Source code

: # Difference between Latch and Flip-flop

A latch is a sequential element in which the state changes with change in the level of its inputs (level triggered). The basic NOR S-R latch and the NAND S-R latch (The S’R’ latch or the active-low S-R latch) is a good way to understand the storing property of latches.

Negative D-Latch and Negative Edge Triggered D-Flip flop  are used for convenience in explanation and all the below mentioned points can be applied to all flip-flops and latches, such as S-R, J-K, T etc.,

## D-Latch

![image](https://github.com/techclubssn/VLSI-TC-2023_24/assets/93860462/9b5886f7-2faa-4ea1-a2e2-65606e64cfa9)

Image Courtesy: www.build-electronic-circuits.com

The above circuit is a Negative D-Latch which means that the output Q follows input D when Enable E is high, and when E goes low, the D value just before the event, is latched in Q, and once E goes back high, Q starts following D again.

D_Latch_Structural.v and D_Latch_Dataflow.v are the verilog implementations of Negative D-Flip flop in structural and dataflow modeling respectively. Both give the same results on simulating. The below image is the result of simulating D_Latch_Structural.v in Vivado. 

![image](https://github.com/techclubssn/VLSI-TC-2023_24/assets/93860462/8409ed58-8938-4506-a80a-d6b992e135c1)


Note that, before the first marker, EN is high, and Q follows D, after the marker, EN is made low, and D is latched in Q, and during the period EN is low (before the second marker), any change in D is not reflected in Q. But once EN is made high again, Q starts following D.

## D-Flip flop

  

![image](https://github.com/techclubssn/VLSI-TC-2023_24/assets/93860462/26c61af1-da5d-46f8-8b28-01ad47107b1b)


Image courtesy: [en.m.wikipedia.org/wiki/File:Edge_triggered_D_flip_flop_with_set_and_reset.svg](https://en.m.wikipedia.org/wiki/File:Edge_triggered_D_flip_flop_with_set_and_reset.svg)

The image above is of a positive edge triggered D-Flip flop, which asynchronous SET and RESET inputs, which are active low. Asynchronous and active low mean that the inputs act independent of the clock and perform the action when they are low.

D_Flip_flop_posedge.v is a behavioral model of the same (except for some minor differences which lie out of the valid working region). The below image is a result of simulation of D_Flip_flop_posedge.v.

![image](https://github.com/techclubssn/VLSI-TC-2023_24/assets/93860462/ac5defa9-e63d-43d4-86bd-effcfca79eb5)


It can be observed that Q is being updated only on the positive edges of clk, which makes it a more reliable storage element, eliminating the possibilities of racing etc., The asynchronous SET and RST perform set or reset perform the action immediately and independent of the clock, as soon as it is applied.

----

- Work to complete -
Output each record exactly as it appears in the listing.

- Task answer -
Source code

: # Difference between Latch and Flip-flop

A latch is a sequential element in which the state changes with change in the level of its inputs (level triggered). The basic NOR S-R latch and the NAND S-R latch (The S’R’ latch or the active-low S-R latch) is a good way to understand the storing property of latches.

Negative D-Latch and Negative Edge Triggered D-Flip flop  are used for convenience in explanation and all the below mentioned points can be applied to all flip-flops and latches, such as S-R, J-K, T etc.,

## D-Latch

![image](https://github.com/techclubssn/VLSI-TC-2023_24/assets/93860462/9b5886f7-2faa-4ea1-a2e2-65606e64cfa9)

Image Courtesy: www.build-electronic-circuits.com

The above circuit is a Negative D-Latch which means that the output Q follows input D when Enable E is high, and when E goes low, the D value just before the event, is latched in Q, and once E goes back high, Q starts following D again.

D_Latch_Structural.v and D_Latch_Dataflow.v are the verilog implementations of Negative D-Flip flop in structural and dataflow modeling respectively. Both give the same results on simulating. The below image is the result of simulating D_Latch_Structural.v in Vivado. 

![image](https://github.com/techclubssn/VLSI-TC-2023_24/assets/93860462/8409ed58-8938-4506-a80a-d6b992e135c1)


Note that, before the first marker, EN is high, and Q follows D, after the marker, EN is made low, and D is latched in Q, and during the period EN is low (before the second marker), any change in D is not reflected in Q. But once EN is made high again, Q starts following D.

## D-Flip flop

  

![image](https://github.com/techclubssn/VLSI-TC-2023_24/assets/93860462/26c61af1-da5d-46f8-8b28-01ad47107b1b)


Image courtesy: [en.m.wikipedia.org/wiki/File:Edge_triggered_D_flip_flop_with_set_and_reset.svg](https://en.m.wikipedia.org/wiki/File:Edge_triggered_D_flip_flop_with_set_and_reset.svg)

The image above is of a positive edge triggered D-Flip flop, which asynchronous SET and RESET inputs, which are active low. Asynchronous and active low mean that the inputs act independent of the clock and perform the action when they are low.

D_Flip_flop_posedge.v is a behavioral model of the same (except for some minor differences which lie out of the valid working region). The below image is a result of simulation of D_Flip_flop_posedge.v.

![image](https://github.com/techclubssn/VLSI-TC-2023_24/assets/93860462/ac5defa9-e63d-43d4-86bd-effcfca79eb5)


It can be observed that Q is being updated only on the positive edges of clk, which makes it a more reliable storage element, eliminating the possibilities of racing etc., The asynchronous SET and RST perform set or reset perform the action immediately and independent of the clock, as soon as it is applied.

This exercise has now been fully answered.